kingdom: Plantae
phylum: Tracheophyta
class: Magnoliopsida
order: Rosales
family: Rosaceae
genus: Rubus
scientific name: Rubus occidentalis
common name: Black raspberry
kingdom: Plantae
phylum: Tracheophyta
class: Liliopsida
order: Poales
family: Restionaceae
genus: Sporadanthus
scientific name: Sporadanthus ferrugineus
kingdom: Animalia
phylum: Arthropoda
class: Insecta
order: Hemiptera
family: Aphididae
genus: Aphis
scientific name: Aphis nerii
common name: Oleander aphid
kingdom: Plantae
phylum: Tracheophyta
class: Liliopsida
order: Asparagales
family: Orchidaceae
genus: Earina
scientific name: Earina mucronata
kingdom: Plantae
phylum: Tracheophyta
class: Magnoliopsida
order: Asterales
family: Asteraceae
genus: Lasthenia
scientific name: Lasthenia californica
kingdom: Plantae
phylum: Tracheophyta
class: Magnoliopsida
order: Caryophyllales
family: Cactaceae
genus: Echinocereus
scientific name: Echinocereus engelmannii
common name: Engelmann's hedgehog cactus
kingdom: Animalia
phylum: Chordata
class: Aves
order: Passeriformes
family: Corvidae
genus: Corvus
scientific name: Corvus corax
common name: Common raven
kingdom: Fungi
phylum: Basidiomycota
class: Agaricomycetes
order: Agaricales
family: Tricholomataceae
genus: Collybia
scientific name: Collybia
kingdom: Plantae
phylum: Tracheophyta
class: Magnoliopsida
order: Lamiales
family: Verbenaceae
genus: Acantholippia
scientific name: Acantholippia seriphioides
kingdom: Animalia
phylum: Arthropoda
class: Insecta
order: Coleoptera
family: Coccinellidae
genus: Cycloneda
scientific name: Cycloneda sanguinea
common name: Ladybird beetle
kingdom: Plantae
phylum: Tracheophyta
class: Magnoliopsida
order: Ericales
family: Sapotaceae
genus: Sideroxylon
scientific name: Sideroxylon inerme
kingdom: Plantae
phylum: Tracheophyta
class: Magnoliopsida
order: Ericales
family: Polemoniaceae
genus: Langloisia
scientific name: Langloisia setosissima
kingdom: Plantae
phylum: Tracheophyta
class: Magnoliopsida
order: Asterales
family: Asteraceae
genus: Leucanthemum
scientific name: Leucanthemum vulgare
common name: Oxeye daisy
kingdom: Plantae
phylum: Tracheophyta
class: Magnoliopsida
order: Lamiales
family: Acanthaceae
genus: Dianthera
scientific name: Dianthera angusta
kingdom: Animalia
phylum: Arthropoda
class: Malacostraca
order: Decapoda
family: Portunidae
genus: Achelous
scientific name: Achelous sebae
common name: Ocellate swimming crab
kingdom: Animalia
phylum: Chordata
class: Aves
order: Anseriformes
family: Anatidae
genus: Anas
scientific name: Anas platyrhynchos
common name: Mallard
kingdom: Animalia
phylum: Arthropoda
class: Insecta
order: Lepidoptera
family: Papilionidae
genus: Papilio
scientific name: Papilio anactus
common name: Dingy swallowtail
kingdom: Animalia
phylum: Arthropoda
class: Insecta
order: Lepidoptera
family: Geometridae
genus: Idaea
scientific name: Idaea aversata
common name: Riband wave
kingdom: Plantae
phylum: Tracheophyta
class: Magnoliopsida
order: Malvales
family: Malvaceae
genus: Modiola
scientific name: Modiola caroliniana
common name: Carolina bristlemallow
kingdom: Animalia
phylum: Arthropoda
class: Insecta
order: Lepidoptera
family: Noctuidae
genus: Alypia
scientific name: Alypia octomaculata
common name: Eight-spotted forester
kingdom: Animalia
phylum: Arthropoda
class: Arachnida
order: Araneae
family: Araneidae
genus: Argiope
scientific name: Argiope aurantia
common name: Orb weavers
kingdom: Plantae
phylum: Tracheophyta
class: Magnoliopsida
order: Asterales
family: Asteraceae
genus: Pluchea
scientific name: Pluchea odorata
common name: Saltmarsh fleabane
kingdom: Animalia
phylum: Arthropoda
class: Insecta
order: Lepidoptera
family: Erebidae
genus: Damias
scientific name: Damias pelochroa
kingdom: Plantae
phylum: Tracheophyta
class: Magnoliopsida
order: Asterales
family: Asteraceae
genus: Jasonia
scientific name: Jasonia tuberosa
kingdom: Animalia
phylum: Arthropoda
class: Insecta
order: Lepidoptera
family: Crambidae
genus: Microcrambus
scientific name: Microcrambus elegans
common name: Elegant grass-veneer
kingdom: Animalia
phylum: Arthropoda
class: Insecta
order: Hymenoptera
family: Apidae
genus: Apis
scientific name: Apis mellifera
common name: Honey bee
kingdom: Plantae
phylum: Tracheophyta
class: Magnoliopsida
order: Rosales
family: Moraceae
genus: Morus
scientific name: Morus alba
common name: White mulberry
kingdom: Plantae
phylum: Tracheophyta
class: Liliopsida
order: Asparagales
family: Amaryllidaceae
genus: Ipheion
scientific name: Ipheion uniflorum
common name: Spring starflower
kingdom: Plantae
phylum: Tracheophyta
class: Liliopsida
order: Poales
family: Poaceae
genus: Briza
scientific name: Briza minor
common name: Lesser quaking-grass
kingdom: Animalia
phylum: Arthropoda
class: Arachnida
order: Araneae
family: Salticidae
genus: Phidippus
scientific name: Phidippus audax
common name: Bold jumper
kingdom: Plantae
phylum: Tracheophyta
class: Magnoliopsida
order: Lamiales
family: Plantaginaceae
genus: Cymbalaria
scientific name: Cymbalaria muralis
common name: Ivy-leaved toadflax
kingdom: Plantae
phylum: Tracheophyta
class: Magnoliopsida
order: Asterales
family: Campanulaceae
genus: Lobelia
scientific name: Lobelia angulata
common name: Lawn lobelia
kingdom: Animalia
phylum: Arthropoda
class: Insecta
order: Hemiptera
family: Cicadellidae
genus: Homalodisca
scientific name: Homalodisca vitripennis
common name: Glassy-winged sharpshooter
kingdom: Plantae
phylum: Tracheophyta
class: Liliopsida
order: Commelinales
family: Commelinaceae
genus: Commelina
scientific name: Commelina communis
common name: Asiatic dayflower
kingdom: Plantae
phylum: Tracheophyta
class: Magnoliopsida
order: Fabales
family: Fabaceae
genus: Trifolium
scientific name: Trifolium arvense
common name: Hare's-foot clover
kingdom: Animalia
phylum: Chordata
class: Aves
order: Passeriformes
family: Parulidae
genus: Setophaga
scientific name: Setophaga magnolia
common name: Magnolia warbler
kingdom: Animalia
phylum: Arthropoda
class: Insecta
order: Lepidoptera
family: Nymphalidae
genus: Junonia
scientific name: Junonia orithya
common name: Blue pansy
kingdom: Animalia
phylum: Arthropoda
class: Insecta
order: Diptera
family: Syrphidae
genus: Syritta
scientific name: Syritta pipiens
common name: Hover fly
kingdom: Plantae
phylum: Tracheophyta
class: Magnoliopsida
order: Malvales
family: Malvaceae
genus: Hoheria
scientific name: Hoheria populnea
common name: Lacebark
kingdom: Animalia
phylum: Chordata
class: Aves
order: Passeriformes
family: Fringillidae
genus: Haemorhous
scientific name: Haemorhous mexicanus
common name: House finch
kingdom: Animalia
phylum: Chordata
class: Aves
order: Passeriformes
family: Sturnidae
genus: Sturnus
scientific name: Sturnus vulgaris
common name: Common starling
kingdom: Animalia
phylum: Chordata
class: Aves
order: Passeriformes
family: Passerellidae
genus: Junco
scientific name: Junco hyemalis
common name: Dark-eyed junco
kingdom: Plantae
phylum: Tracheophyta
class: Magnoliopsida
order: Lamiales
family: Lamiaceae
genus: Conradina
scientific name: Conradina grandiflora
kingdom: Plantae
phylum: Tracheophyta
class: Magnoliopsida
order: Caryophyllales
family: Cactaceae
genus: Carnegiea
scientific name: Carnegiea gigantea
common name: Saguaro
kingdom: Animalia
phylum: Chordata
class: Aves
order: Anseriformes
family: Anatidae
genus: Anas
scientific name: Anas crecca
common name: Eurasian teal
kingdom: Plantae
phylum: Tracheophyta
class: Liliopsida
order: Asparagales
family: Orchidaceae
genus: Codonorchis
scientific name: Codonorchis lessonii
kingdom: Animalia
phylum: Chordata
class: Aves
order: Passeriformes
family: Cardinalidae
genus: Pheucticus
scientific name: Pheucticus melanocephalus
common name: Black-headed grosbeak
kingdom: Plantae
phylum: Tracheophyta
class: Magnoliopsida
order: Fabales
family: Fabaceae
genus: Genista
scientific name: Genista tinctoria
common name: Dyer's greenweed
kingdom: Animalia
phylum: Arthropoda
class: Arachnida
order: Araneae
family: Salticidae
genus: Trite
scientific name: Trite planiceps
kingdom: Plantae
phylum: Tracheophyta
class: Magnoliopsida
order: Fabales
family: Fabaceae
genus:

• **SET PROBLEM**
Copy the records above word for word, from the very first line through the line containing "kingdom: Fungi". Include both of those end lines.

• **RESULT OF THIS TASK**
kingdom: Plantae
phylum: Tracheophyta
class: Magnoliopsida
order: Rosales
family: Rosaceae
genus: Rubus
scientific name: Rubus occidentalis
common name: Black raspberry
kingdom: Plantae
phylum: Tracheophyta
class: Liliopsida
order: Poales
family: Restionaceae
genus: Sporadanthus
scientific name: Sporadanthus ferrugineus
kingdom: Animalia
phylum: Arthropoda
class: Insecta
order: Hemiptera
family: Aphididae
genus: Aphis
scientific name: Aphis nerii
common name: Oleander aphid
kingdom: Plantae
phylum: Tracheophyta
class: Liliopsida
order: Asparagales
family: Orchidaceae
genus: Earina
scientific name: Earina mucronata
kingdom: Plantae
phylum: Tracheophyta
class: Magnoliopsida
order: Asterales
family: Asteraceae
genus: Lasthenia
scientific name: Lasthenia californica
kingdom: Plantae
phylum: Tracheophyta
class: Magnoliopsida
order: Caryophyllales
family: Cactaceae
genus: Echinocereus
scientific name: Echinocereus engelmannii
common name: Engelmann's hedgehog cactus
kingdom: Animalia
phylum: Chordata
class: Aves
order: Passeriformes
family: Corvidae
genus: Corvus
scientific name: Corvus corax
common name: Common raven
kingdom: Fungi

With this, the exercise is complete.